Summary: THERE IS NO PLACE LIKE HOME! AND WE WANT OUR GOD TO KNOW IT, OUR WIFE/HUSBAND TO KNOW IT, AND OUR KIDS TO KNOW IT. BUT IT TAKES TIME WITH EACH OF THESE DAILY TO SEE RESULTS! There is no place like home. Our homes need to be a strengthening place for our k
NO PLACE LIKE HOME
Your Home A Strengthening Space
Daily Affirming Time for You & Your Mate & Your Kids
Here is a SIGN that was posted on a BATHROOM DOOR
Attention Everyone: The Bathroom Door is Closed!
Please do not stand there and talk, whine or ask questions.
Wait until I get out.
Yes, it is locked. I want it that way.
No, it is not broken; I am not trapped.
I know I have left it unlocked, and even open at times, since you were born, because I was afraid some horrible tragedy might occur while I was in there.
But it’s been ten years, and I want some privacy.
Do not ask me how long I will be.
I will come out when I am done.
Do not bring the phone to the bathroom door.
Do not go running back to the phone yelling, “She’s in the bathroom!”
Do not begin to fight as soon as I go in.
Do not stick your little fingers under the door and wiggle them.
This was funny only when you were two.
Do not slide pennies, Legos, or notes under the door,
Even when you were two, this got a little tiresome.
If you have followed me down the hall, talking,
And are still talking as you face this closed door,
Please turn around, walk away and wait for me in another room.
I will be glad to listen to you when I am done.
Oh…and yes, I still love you. –Mom.
Is this one method to teach our children boundaries I suppose.
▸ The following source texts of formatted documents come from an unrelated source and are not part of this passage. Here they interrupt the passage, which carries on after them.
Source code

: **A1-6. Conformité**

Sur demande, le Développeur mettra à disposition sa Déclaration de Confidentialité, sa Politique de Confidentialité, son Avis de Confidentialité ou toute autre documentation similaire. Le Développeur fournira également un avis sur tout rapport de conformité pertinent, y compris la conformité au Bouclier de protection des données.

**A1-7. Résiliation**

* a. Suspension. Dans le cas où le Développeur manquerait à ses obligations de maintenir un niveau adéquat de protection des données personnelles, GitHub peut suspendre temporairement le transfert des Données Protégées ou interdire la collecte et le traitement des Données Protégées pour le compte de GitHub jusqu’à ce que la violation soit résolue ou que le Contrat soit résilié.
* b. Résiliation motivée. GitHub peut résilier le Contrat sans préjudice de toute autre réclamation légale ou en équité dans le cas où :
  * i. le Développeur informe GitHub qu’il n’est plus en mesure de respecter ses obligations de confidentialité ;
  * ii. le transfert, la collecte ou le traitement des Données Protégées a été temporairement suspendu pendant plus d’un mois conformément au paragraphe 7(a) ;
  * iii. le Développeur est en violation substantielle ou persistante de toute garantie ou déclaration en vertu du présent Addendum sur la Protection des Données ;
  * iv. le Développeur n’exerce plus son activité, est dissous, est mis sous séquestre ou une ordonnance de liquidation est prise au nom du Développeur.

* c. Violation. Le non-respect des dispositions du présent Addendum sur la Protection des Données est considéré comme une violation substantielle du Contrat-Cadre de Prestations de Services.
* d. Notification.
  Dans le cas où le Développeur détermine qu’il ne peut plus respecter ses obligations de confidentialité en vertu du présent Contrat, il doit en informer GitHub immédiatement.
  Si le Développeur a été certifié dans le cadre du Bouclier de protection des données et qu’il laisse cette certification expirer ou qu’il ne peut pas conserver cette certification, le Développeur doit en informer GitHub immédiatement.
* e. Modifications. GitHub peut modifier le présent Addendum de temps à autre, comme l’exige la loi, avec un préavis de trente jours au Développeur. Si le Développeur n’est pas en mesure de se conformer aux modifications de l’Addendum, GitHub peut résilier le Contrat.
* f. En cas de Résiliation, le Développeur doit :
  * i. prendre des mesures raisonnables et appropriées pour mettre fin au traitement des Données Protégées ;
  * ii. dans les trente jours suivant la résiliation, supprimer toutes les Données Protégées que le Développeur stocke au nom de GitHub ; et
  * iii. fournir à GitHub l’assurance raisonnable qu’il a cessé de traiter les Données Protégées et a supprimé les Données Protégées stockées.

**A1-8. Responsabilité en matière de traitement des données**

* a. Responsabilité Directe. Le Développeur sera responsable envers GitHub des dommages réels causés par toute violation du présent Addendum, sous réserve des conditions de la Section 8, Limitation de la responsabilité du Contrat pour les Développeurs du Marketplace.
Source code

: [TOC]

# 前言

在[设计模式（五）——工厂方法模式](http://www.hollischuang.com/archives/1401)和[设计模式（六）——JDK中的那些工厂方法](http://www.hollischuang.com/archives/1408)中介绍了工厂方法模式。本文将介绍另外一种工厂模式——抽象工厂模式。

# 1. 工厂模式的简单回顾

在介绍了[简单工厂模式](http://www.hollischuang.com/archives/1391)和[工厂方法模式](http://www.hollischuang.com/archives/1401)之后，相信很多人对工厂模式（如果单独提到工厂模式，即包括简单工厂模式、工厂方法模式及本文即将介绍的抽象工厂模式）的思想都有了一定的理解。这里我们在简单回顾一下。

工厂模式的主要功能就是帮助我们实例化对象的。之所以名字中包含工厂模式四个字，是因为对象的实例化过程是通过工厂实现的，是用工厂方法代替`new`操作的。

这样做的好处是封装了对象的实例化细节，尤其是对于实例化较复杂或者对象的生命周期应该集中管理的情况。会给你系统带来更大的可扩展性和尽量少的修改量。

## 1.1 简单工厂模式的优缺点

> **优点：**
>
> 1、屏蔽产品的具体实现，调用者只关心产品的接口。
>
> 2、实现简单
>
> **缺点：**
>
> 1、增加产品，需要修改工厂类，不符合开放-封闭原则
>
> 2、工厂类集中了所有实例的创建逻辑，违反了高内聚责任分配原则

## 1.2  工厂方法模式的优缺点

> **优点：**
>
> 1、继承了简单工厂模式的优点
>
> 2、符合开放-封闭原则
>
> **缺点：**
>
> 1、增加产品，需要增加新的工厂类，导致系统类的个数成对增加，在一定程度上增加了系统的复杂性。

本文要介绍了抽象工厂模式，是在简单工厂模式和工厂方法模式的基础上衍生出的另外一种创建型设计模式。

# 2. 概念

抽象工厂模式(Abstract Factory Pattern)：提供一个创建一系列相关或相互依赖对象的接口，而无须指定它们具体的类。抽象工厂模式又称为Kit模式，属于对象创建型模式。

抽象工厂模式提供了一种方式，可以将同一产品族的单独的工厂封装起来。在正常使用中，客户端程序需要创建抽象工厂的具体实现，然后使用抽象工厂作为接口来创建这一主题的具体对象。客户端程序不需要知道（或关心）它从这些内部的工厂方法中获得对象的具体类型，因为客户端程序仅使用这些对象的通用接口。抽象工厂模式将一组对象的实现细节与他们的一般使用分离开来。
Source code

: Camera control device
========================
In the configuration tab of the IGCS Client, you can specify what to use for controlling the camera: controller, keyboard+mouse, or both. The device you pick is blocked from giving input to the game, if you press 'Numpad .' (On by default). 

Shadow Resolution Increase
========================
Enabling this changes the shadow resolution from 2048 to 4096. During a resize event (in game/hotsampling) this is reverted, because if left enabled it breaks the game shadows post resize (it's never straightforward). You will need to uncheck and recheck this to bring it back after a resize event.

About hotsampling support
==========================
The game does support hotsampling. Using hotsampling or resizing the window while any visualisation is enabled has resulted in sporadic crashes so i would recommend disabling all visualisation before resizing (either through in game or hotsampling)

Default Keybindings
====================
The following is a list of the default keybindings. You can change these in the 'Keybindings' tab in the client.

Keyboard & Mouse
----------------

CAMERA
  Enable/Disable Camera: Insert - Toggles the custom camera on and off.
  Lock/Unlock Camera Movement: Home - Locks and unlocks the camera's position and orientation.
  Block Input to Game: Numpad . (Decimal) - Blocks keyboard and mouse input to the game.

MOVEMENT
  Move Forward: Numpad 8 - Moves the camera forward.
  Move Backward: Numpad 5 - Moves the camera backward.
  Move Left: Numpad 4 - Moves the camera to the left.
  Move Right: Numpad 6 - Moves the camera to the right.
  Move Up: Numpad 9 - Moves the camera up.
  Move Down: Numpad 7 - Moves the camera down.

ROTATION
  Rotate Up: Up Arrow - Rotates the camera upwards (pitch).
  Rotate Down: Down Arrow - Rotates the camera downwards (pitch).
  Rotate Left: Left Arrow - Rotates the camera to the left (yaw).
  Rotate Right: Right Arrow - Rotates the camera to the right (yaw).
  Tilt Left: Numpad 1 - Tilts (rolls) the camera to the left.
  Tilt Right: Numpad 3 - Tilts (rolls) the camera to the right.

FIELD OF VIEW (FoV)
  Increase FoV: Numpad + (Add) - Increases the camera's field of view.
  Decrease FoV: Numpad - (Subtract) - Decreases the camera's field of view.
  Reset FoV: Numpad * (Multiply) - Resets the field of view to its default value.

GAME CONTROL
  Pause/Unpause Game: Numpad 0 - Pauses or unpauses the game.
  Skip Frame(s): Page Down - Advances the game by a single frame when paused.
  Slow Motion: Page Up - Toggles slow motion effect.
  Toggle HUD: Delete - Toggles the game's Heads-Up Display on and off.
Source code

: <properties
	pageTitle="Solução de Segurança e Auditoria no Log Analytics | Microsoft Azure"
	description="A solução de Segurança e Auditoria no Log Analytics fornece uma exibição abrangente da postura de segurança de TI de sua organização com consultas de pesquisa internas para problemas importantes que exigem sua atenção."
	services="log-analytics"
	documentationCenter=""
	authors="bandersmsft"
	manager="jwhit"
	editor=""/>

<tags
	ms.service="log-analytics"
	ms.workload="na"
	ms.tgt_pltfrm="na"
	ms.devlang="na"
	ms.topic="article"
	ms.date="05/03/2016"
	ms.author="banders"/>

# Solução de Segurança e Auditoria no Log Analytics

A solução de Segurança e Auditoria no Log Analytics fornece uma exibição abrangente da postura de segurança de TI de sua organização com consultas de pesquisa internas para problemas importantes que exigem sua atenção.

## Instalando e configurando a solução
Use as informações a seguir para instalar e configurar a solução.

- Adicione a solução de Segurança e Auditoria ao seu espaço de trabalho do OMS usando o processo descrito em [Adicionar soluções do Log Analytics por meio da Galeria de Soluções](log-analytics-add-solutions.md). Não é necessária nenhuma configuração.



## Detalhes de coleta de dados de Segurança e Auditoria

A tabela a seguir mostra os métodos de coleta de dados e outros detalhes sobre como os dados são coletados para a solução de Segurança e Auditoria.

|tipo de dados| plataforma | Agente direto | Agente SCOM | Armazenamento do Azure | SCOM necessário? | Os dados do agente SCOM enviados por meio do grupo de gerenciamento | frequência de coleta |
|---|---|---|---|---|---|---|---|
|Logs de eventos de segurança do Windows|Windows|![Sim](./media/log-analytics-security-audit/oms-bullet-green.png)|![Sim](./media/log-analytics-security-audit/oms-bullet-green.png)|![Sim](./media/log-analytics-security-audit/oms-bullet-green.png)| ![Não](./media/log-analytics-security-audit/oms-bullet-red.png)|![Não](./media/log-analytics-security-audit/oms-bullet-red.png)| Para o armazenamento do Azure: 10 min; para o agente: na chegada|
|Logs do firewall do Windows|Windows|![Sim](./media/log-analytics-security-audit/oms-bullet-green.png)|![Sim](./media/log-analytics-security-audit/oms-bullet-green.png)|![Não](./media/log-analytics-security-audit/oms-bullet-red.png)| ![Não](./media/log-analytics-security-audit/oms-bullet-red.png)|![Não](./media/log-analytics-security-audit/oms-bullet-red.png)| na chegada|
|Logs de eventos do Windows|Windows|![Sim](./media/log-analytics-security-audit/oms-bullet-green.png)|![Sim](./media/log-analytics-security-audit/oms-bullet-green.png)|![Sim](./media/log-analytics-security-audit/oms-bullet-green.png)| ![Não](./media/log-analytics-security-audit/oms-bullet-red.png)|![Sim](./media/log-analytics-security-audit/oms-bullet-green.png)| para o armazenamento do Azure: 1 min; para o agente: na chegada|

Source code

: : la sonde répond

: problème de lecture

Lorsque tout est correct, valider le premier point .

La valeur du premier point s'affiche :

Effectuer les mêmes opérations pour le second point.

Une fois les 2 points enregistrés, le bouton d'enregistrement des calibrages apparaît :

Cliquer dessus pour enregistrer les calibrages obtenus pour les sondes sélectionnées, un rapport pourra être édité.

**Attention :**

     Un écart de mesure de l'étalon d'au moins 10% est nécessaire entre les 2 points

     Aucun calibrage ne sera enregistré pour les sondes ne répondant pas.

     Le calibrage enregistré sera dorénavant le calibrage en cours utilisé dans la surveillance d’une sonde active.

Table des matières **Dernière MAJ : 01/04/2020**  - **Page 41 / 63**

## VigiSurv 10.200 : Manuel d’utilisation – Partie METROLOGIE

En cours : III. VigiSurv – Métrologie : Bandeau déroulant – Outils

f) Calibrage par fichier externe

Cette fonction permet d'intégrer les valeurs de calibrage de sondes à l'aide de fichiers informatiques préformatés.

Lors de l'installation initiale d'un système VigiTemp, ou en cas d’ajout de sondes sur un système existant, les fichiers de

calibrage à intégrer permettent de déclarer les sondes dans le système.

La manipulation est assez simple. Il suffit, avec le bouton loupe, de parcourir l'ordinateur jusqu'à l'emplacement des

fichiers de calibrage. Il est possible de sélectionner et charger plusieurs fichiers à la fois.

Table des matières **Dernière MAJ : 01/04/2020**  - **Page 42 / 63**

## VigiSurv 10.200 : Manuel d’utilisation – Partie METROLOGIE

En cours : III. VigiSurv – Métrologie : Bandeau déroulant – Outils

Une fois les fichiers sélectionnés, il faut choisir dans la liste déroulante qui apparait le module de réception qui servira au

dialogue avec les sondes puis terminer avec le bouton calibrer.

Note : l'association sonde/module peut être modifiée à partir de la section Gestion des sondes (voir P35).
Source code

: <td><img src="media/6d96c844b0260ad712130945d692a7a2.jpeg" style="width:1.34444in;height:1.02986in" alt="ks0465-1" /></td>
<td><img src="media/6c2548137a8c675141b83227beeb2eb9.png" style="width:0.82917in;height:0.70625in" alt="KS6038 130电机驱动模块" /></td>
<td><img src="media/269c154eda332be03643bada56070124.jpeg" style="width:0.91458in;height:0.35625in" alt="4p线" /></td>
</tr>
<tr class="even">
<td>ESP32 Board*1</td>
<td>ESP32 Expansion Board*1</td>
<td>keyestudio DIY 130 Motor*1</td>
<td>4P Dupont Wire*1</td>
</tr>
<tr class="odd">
The nefarious written note on the bathroom door! There are worse ways of getting a message across to our children. With the national average in 2001 of somewhere between 3-4 children dying every DAY from abuse, a written note on the bathroom door gets a gold star!
One out of three children in the United States are growing up without a father present in the home. Last year in a number of major U.S. cities more children were born out of wedlock than within. The American home is in crisis. Very serious diseases are affecting and infecting our home life. Things like homosexual marriages, divorce, spousal assaults, hate crimes between parents with children and children with parents.
These indicators, as alarming as they may be, there is one very subtle symptom within the home that may be even more impacting than all of these combined. Like walking-pneumonia, a growing number of families are infected with what some family counselors are calling DWI, “driving while intoxicated.” On the outside, these traditional American moms, dads and kids seem they have it all together; but on the inside things are not so good. Parents are driven to almost anything in order to grab the “American Dream” model to the kids that their priorities should be focused on winning at any cost. These families are rotting from within because they are self-consumed. While they sacrifice everything in order to succeed outside of the family, they are losing their identity of what family really is. They are driving at a break-neck speed, out-of-control and in serious danger of crashing.
The following story of two paddleboats illustrates these family’s well: Two paddleboats left port about the same time down the Mississippi River. As they traveled side by side, the sailors began to taunt one another; challenging words were exchanged until finally a race began. After a time, one boat began falling behind; its fuel supply nearly expended. Although there had been plenty of coal for the trip, there had not been enough for a race. As the boat dropped back, an enterprising young sailor took some of the ship’s cargo and tossed it into the ovens. When the sailors saw that the supplies burned as well as the coal, they fueled their boat with the material they had been assigned to transport. They ended up winning the race, but burnt their cargo.
Parents can get caught up in society’s example of putting their “program” of succeeding at any cost ahead of the precious “cargo” that God has entrusted to the family. These are the families that seem okay on the outside, but on the inside they are wasting away. The harder they strive to get to where they think they deserve to be, the more and more of their precious cargo of love, forgiveness, understanding and spiritual growth they need to burn away to get there. They may “win” the race; but is getting there without their “cargo” really worth it?
A study once disclosed that if both Mom and Dad attend church regularly, 72% of their children remain faithful. If only Dad, 55% remain faithful. If only Mom, 15%. If neither attended regularly, only 6% remain faithful. The statistics speak for themselves don’t they—a parent’s example is more important than all the efforts of the church and Sunday school.